TASK STATEMENT: In the records below, the relevant part opens with the line containing "전화: 070-8815-5790 /" and closes with the line containing "Assistant Professor"; print that part exactly and only, without its pictures.

Saved data entries
========

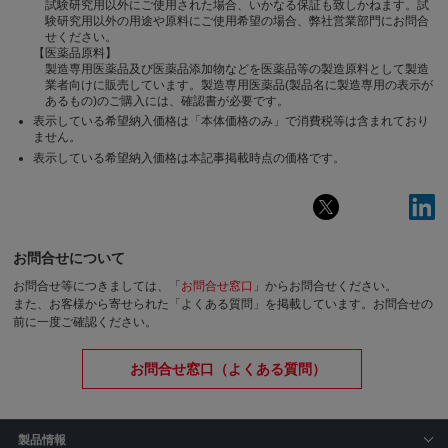
試験研究用以外にご使用された場合、いかなる保証も致しかねます。試
験研究用以外の用途や原料にご使用希望の場合、弊社営業部門にお問合
せください。
【医薬品原料】
製造専用医薬品及び医薬品添加物などを医薬品等の製造原料として製造
業者向けに販売しています。製造専用医薬品(製品名に製造専用の表示が
あるもの)のご購入には、確認書が必要です。
表示している希望納入価格は「本体価格のみ」で消費税等は含まれており
ません。
表示している希望納入価格は本記事掲載時点の価格です。
お問合せについて
お問合せ等につきましては、「
お問合せ窓口
」からお問合せください。
また、お客様から寄せられた「よくある質問」を掲載しています。お問合せの
前に一度ご確認ください。
お問合せ窓口（よくある質問）
製品情報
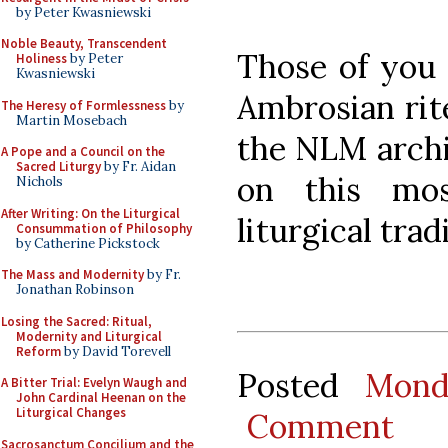
by Peter Kwasniewski
Noble Beauty, Transcendent
Those of you 
Holiness
by Peter
Kwasniewski
Ambrosian rit
The Heresy of Formlessness
by
Martin Mosebach
the NLM archi
A Pope and a Council on the
Sacred Liturgy
by Fr. Aidan
on this mos
Nichols
After Writing: On the Liturgical
liturgical trad
Consummation of Philosophy
by Catherine Pickstock
The Mass and Modernity
by Fr.
Jonathan Robinson
Losing the Sacred: Ritual,
Modernity and Liturgical
Reform
by David Torevell
Posted
Mond
A Bitter Trial: Evelyn Waugh and
John Cardinal Heenan on the
Liturgical Changes
Comment
Sacrosanctum Concilium and the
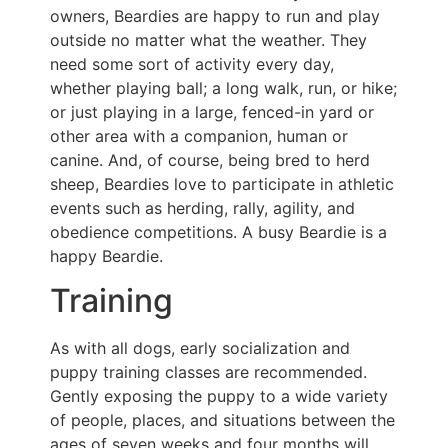
owners, Beardies are happy to run and play
outside no matter what the weather. They
need some sort of activity every day,
whether playing ball; a long walk, run, or hike;
or just playing in a large, fenced-in yard or
other area with a companion, human or
canine. And, of course, being bred to herd
sheep, Beardies love to participate in athletic
events such as herding, rally, agility, and
obedience competitions. A busy Beardie is a
happy Beardie.
Training
As with all dogs, early socialization and
puppy training classes are recommended.
Gently exposing the puppy to a wide variety
of people, places, and situations between the
ages of seven weeks and four months will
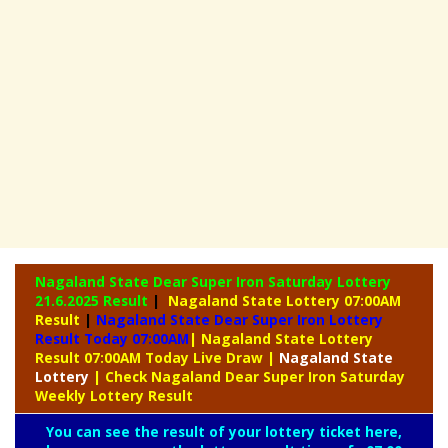
Nagaland State Dear Super Iron Saturday Lottery
21.6.2025 Result
|
Nagaland State Lottery 07:00AM
Result
|
Nagaland State Dear Super Iron Lottery
Result Today 07:00AM
| Nagaland State Lottery
Result 07:00AM Today Live Draw
|
Nagaland
State
Lottery
| Check Nagaland Dear Super Iron Saturday
Weekly Lottery Result
You can see the result of your lottery ticket here,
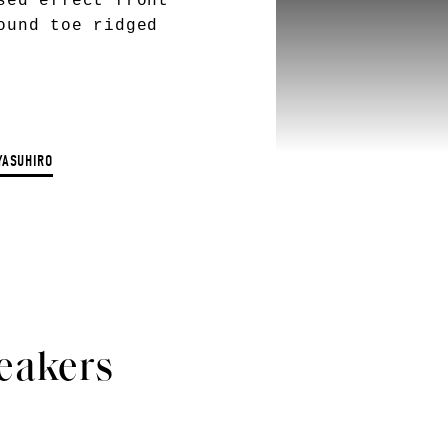
sed effect front
ound toe ridged
YASUHIRO
eakers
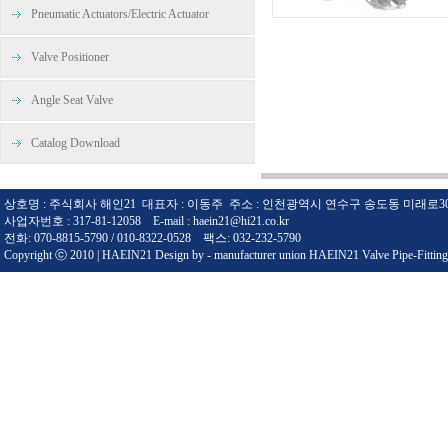
Pneumatic Actuators/Electric Actuator
Valve Positioner
Angle Seat Valve
Catalog Download
상호명 : 주식회사 해인21 대표자 : 이동주 주소 : 인천광역시 연수구 송도동 미래로3
사업자번호 : 317-81-12058 E-mail : haein21@hi21.co.kr
전화: 070-8815-5790 / 010-8322-0528 팩스: 032-232-5790
Copyright ⓒ 2010 | HAEIN21 Design by - manufacturer union HAEIN21 Valve Pipe-Fitting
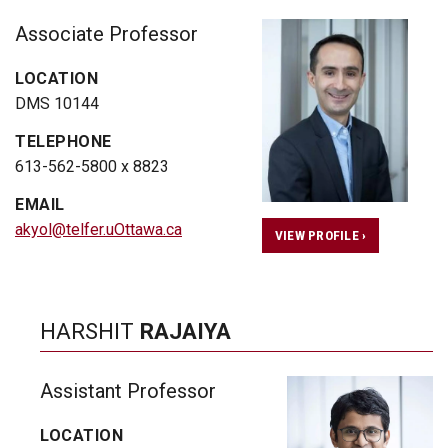
Associate Professor
LOCATION
DMS 10144
TELEPHONE
613-562-5800 x 8823
EMAIL
akyol@telfer.uOttawa.ca
VIEW PROFILE ›
HARSHIT
RAJAIYA
Assistant Professor
LOCATION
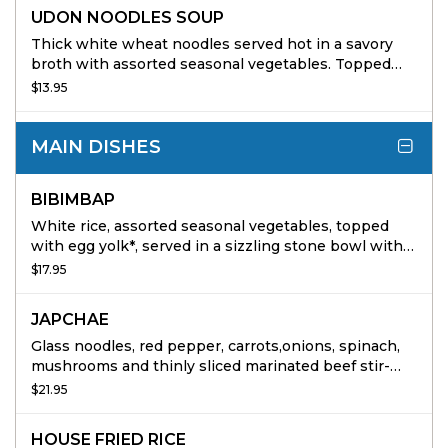
UDON NOODLES SOUP
Thick white wheat noodles served hot in a savory
broth with assorted seasonal vegetables. Topped
with nori and toasted sesame seeds
$13.95
MAIN DISHES
BIBIMBAP
White rice, assorted seasonal vegetables, topped
with egg yolk*, served in a sizzling stone bowl with
Korean red pepper paste on the side
$17.95
JAPCHAE
Glass noodles, red pepper, carrots,onions, spinach,
mushrooms and thinly sliced marinated beef stir-
fried with Bonchon Soy Garlic Sauce and sesame oil.
$21.95
HOUSE FRIED RICE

========

EXERCISE RESPONSE:
전화: 070-8815-5790 / 010-8322-0528 팩스: 032-232-5790
Copyright ⓒ 2010 | HAEIN21 Design by - manufacturer union HAEIN21 Valve Pipe-Fitting
Associate Professor
LOCATION
DMS 10144
TELEPHONE
613-562-5800 x 8823
EMAIL
akyol@telfer.uOttawa.ca
VIEW PROFILE ›
HARSHIT
RAJAIYA
Assistant Professor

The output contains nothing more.